Many small businesses are born surrounded by piles of washing, family life, and children vying for attention. Cash is in short supply, and the idea of having four walls to call your own seems like a far-off concept.
These types of spaces are designed to fill the gap between the ‘kitchen bench office’ and expensive serviced office space.
These spaces cater for the small business and start-up community, and in the major metropolitan areas they are in no short supply.
The Office Space in Sydney’s CBD-fringe suburb Surry Hills is one such business hub catering for the needs of small-scale, creative style businesses.
Naomi Tosic, business manager at The Office Space, told Dynamic Business that spending day-in, day-out living and breathing nothing but your small business can be a very lonely period.
“Sometimes when you look at small business, it can be a grim reminder of how many don’t actually make it. There’s different options, you can go it alone at home, and have your paperwork encroach on the house and have interruptions. For us we find people are more productive, and creative when they can talk to others, and have that sense of collaboration,” Tosic said.
Similar to a real estate agent driving a flash car, renting a desk or a couple of desks in an unbranded, almost library-like space can give yourself and others the impression of success, Tosic said. You’re guaranteed to have your phone answered by a receptionist, in your business name, as well as have access to meeting-rooms, conference rooms and high-speed Internet included in the price.

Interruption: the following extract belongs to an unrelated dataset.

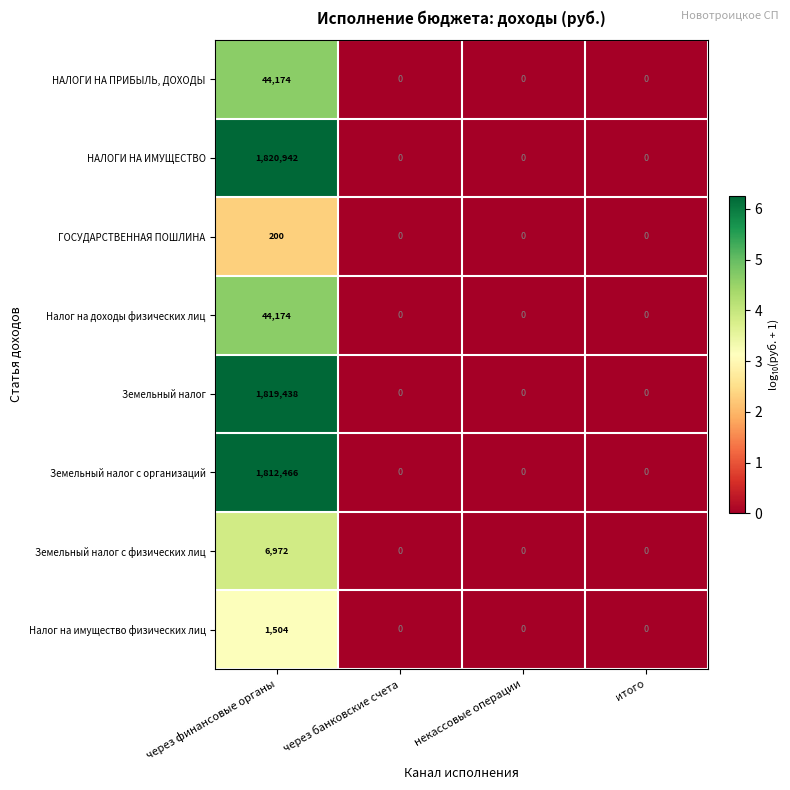

At which category is the sum across all series the highest?

через финансовые органы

R88 Business Hub in Sydney’s Redfern is another such space, and is said to foster start-up and small business growth through collaboration. The central philosophy is that sharing ideas and forming partnerships are natural byproducts of working in proximity.

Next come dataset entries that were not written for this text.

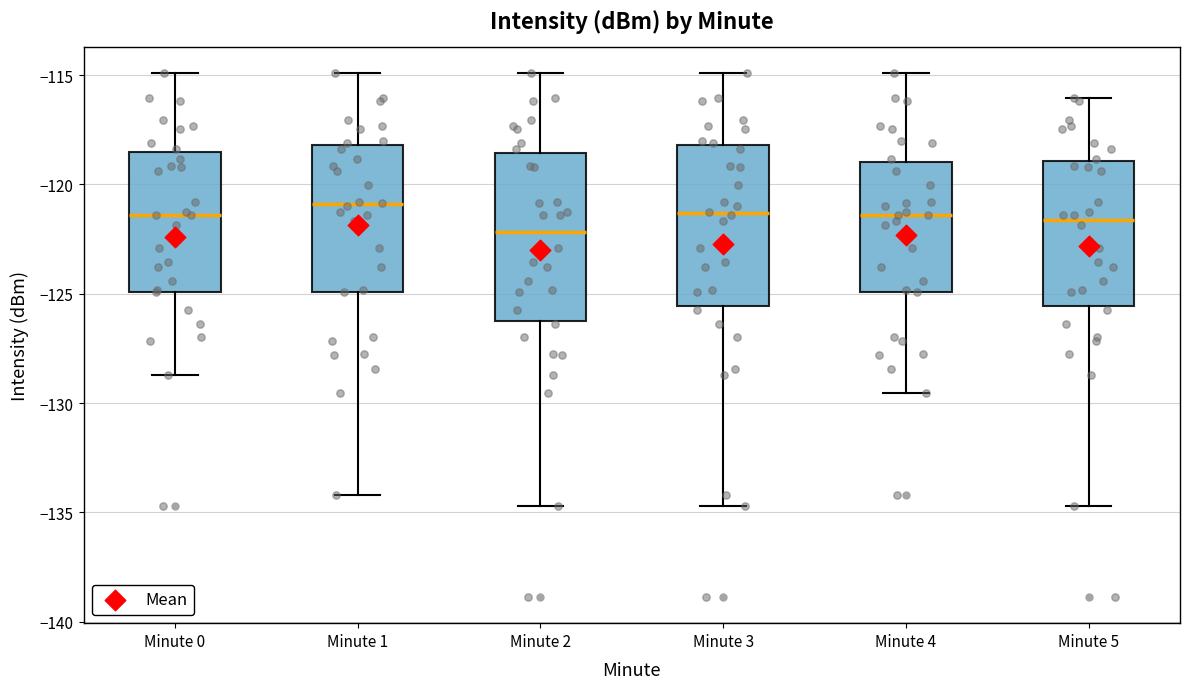

Reading left to right, transcribe this box plot: for each box, give where its median line is, the range the box spans, and where its two whiskers end, as read against the y-axis. The values are not printed on the chart, so give them approximately, as read against the axis.

Minute 0: median -121.5, box -125.0 to -118.5, whiskers -128.5 to -115.0
Minute 1: median -121.0, box -125.0 to -118.0, whiskers -134.0 to -115.0
Minute 2: median -122.0, box -126.0 to -118.5, whiskers -134.5 to -115.0
Minute 3: median -121.5, box -125.5 to -118.0, whiskers -134.5 to -115.0
Minute 4: median -121.5, box -125.0 to -119.0, whiskers -129.5 to -115.0
Minute 5: median -121.5, box -125.5 to -119.0, whiskers -134.5 to -116.0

Although businesses sharing a space may have different products and services, the fundamental elements of establishing financial sustainability, proficiency of systems and excellent customer service are always shared.
‘’Today there is a desire for human contact and face-to-face conversation, where people can share experience and knowledge, particularly for single operators who might be building their business in a home office”, Mary-Lynne Pidcock, founder of R88 said.
“Sharing knowledge helps people to connect with others, exchange ideas and create mutually beneficial relationships and friendships,” Pidcock added.
With the option of interactive or private spaces and varying meeting rooms and lunch areas, peer-to-peer contact has consistently been a catalyst for business people to grow and succeed.
How much does it cost?
A desk in a collaborative workspace can range from the $400 mark through to $1,200 depending on the services included.